Flox rocks the Nix box by conquering code chaos

FOSS CLI package management framework for repeatable, declarative deployments across multiple platforms

FOSDEM Flox aims to make Nix easier for newcomers, simplifying the job of installing identical development environments across Linux and macOS.

The Reg has looked at the Nix packaging system before, and the distro built with it a year later.

Nix is a radically different way to manage software on Unix-like OSes. It solves a lot of the problems caused by traditional methods, at the price of breaking a lot of assumptions and conventions. So since it was invented 21 years ago, the maintainers of more mainstream distros have invented Snap, Flatpak, AppImage, and others, all in efforts to fix much the same problems.

Tech startup Flox hopes to simplify and demystify Nix, and has just released version 1.0 of its eponymous product, which it calls a virtual environment and package manager all rolled into one.

Alongside the Flox command-line tool, the company offers FloxHub, an online repository for sharing and managing Flox environments. The name is a callback to GitHub, and the commands for dealing with it – uploading Flox environment definitions, managing them and downloading and deploying them – intentionally resemble Git and local package-management commands, which most Linux and Mac developers will already know well.

The Flox platform is based on Nix, and it draws components from the enormous Nixpkgs repository that contains more than 80,000 packages. The plan is to offer a simpler and more familiar interface than Nix itself, which uses its own pure functional language to manage software. The Reg FOSS desk spent some hours talking with Flox CEO Ron Efroni and CTO Michael Brantley at FOSDEM last year.

Pure functional programming has many strengths, such as declarative coding – where you specify what results you want, rather than devising the logic of how to work them out. (Think of SQL: SELECT name FROM students WHERE age >= 12 – you don't need to tell the database how to sort, search, or match; you just tell it what answers you're looking for, and it does the hard part for you.) However, functional programming is such a different way of working from conventional imperative languages that many people find it very hard, to the extent that there are many jokes about it.

Flox wraps up all the complicated Nix stuff so that you just need to list the components you want, and any environment variables to set or commands to run, in a TOML format manifest. You don't need to specify packages or versions or architectures or any of the nitty-gritty – it handles all that for you. Flox then installs or builds whatever is needed to create that exact environment on your target system – whatever that OS happens to be. Flox is currently available in both .deb and .rpm formats, for both x86-64 and ARM64 Linux and ARM64 macOS.

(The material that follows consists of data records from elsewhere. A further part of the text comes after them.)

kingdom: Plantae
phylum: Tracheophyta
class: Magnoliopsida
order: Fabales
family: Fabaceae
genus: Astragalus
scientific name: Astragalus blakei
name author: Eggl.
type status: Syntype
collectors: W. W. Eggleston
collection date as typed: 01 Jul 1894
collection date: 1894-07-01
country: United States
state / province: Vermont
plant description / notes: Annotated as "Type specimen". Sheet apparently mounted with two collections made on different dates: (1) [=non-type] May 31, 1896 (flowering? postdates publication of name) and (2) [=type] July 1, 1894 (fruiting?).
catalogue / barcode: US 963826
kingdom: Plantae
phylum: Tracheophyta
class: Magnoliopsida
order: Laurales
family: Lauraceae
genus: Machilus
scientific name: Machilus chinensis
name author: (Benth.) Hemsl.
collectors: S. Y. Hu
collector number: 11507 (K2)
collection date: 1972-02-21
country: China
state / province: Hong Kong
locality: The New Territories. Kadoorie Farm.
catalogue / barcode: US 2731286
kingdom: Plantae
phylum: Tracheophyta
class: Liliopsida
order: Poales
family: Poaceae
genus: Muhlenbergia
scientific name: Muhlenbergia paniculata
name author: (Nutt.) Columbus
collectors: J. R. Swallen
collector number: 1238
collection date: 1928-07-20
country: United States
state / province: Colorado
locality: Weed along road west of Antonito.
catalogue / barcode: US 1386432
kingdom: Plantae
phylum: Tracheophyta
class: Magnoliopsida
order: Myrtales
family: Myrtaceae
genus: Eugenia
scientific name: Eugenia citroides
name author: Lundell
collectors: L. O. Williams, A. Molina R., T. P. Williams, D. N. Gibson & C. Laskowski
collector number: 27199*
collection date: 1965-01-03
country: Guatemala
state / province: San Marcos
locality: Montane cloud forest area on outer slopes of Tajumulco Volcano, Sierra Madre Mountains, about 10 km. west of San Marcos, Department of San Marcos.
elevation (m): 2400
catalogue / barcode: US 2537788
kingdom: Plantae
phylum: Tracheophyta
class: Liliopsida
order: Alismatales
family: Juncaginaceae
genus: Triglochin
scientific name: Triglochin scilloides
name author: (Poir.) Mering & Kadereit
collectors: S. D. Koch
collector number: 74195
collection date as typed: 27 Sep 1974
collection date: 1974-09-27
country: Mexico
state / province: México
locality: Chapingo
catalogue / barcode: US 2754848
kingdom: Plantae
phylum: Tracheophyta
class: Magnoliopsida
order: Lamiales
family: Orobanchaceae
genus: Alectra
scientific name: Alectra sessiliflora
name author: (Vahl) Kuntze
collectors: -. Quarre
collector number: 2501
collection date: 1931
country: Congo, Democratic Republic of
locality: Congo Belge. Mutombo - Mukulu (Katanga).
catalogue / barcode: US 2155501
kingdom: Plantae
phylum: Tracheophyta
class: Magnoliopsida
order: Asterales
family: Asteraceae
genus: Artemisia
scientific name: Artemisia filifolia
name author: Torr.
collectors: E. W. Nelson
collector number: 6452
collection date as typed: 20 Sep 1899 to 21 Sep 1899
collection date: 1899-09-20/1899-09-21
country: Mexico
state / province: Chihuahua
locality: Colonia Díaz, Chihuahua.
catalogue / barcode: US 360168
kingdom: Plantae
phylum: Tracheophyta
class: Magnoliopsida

As Flox developer Zach Mitchell puts it in his clear and not-too-technical introduction to Flox 1:

Since all of this is built using Nix, these environments are bulletproof and portable across different operating systems and architectures.


With Flox you can benefit from Nix without needing to know Nix.

Flox abstracts away and replaces the functionality of any particular distribution's package manager, or add-on ones such as Homebrew on macOS. It also replaces container management systems such as Docker, and for developers, add-on configuration management software such as Red Hat's Ansible.

The company's blog post about the release talks about qualities such as declarative specifications and reproducibility. These are things Flox inherits from its Nix underpinnings. Flox environments are reproducible, meaning you'll get the exact same versions of the same components on each machine, regardless of the OS underneath or what it provides – including if those components have changed since the environment was created.

It's declarative, which means that you just specify the result you want, rather than how to achieve it. You don't need to specify checks for presence of existing components, or repositories or other software sources, or package-handling commands.

It's composable, meaning that environments aren't exclusive like container images. If you want both your front end and your back end environments at once, just activate both and Flox does the rest. The company also claims that its tools are faster than Nix itself, whose slow performance is one of the few complaints we often hear about it.

This vulture has never been a software developer, and so for us, most of this stuff is entirely theoretical. However, we've spoken with quite a few Nix users and their passionate enthusiasm always shines through. They readily concede that it's hard to get to grips with, though, and that it can be slow and very resource-intensive.

Flox seems to confront that problem head on, and impose a simpler and much more familiar model on top of the very alien world of Nix, along with tooling for sharing manifests and environments. For this initial release, Flox is keeping things simple with just a CLI tool and an online repository … but the company has bigger and more ambitious plans for the future.